In some ways, it is ahead of its time, portraying a world where business and government have become merged. As Stockheinz says during his first meeting with Levin (in between yelling as he makes Very Important Phone-calls, because he is a Very Important Businessman), “Trans Allied Silver is not a corporation, it’s a civilization…  In ten years, multinationals will own 65% of the world”. But the film does little to explore the concept, and I’m inclined to file this prescience in the “Blind squirrel” category of scriptwriting. On the other hand, particular in the early going, so much of the film seem to depict people making phone-calls, it could be an AT&T corporate video. Despite the kind of seduction technique which appears to have strayed in from /r/theredpill, Catherine falls for Byron, even though he has little to offer except further bizarre statements, and sexual dysfunction. These combine to provide another memorably bad scene. Byron can’t sustain an erection, and requests Catherine sing The Star-Spangled Banner to bring his Old Glory to attention. That whirring sound you hear, is Betsy Ross spinning in her grave.

You can also add in the poignant monologue where Catherine talks about discovering her father’s dead body after he committed suicide: “He was hanging, naked, from the rafters. His penis was sticking out. His feet were blue”. It’s reminiscent of nothing so much as Phoebe Cates’ story in Gremlins, about how her father dressed as Santa, got stuck in the chimney and died. Except, that was intended as black comedy. This is apparently dead serious, since Toback’s films wouldn’t know a joke if it came up and introduced itself to them. Having been fired from his bank job, and now banging the millionaire’s misses, our hero opts to take Stockheinz up on his offer, and the three of them fly off to “Costa Salva”. Byron hangs out with Lorenzo for a bit, while he performs the usual duties of a Latin American president e.g. attending a rally, but still finding time to squeeze in a quick shag with a local peasant girl he passes on the road, and to whom he takes a fancy.

loveandmoney4There’s finally some action after Stockheinz eventually susses out what’s going on. He orders his driver/bodyguard Blair to get rid of Byron, only to be double-crossed, as Blair has taken Lorenzo’s money to kill his employer. Byron disrupts the attempt – for no reason that Toback bothers to make sense for his character – only for Stockheinz to kill Blair and leave the witless banker (or bitless wanker, I’m not sure which is more appropriate) to take the rap. Except Lorenzo lets Byron go, because…. College buddies?
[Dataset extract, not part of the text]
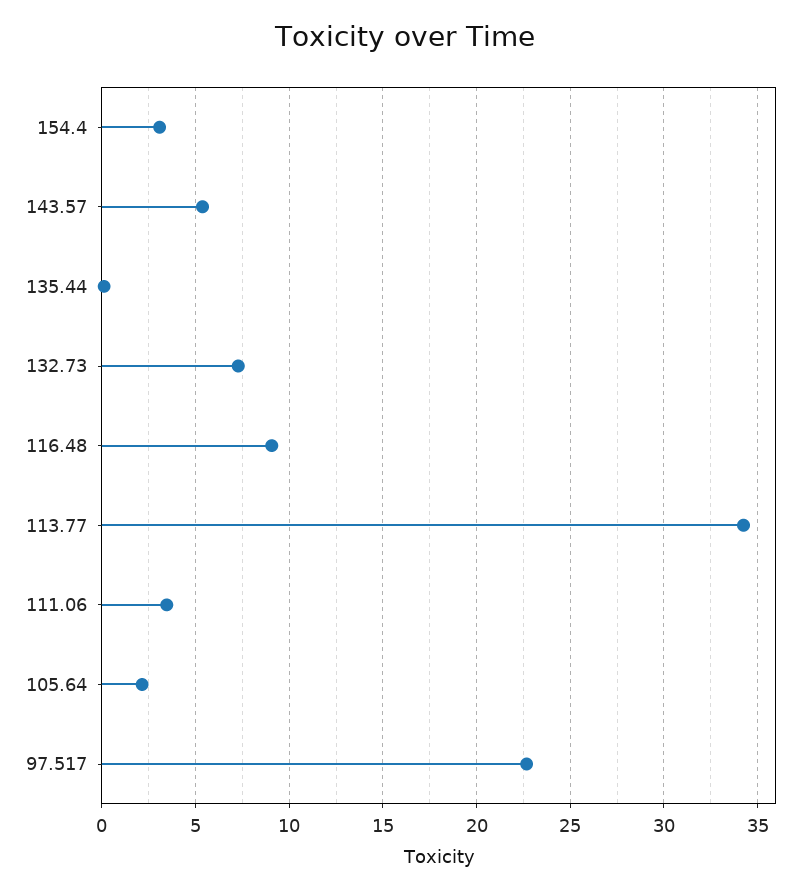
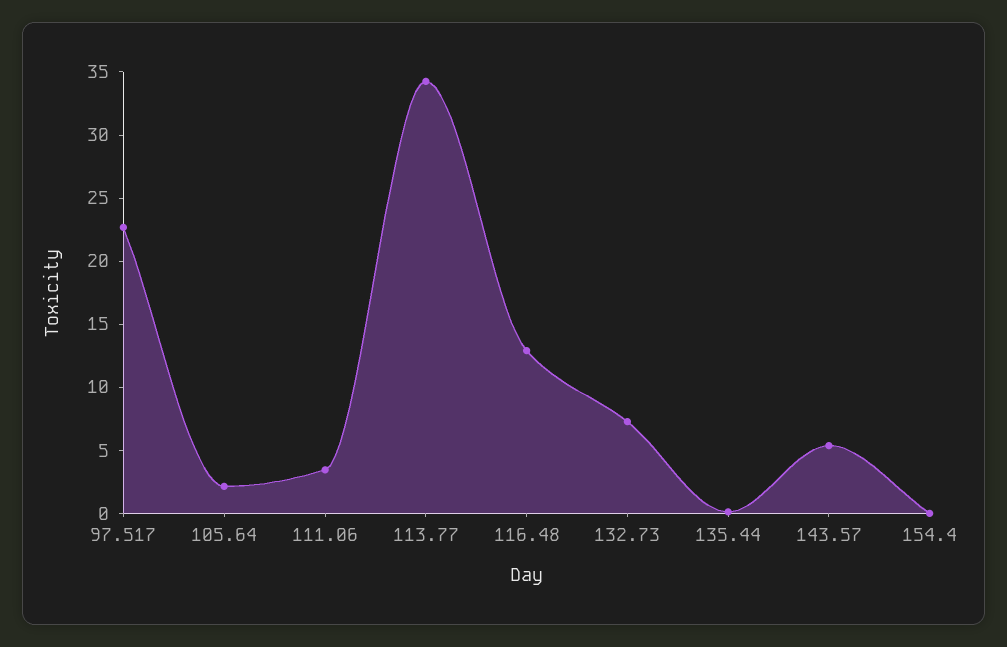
154.4: 3 -> 0
116.48: 9 -> 13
Back in America, Levin’s bibliophile wife leaves him – it’s not clear what happened to his senile father in law (played by renowned Golden Age director, King Vidor). But there’s a happy ending, as Catherine – or, at least, Catherine’s voice – shows up and asks where he is going. No clue is offered concerning what happened to Stockheinz either. Maybe he got left behind in Costa Salva.

It’s a mess, from beginning to end, and it’s not even a likeable mess. Kinski gets to shout a lot into phones, and that’s about it. Even Toback now says Sharkey was “the wrong actor” – Toback wanted to use Harvey Keitel, although the script was originally written for Warren Beatty, a frequent partner of Toback, who also has a bit of a reputation, to put it mildly, as a womanizer. Maybe he’d have been better able to pull off the over-ripe dialogue Toback penned; I note Toback’s subsequent film, The Pick-Up Artist, was also intended as a Beatty vehicle. One can only wonder what might have transpired had original producer and renowned critic Pauline Kael stayed with the production. She hated Toback’s script, requested a rewrite, and according to Toback, “After six weeks with her, I said to [Beatty], “That’s it, either I’m going or she’s going.”” Kael went. With hindsight, the results couldn’t have been any worse if they’d fired Toback.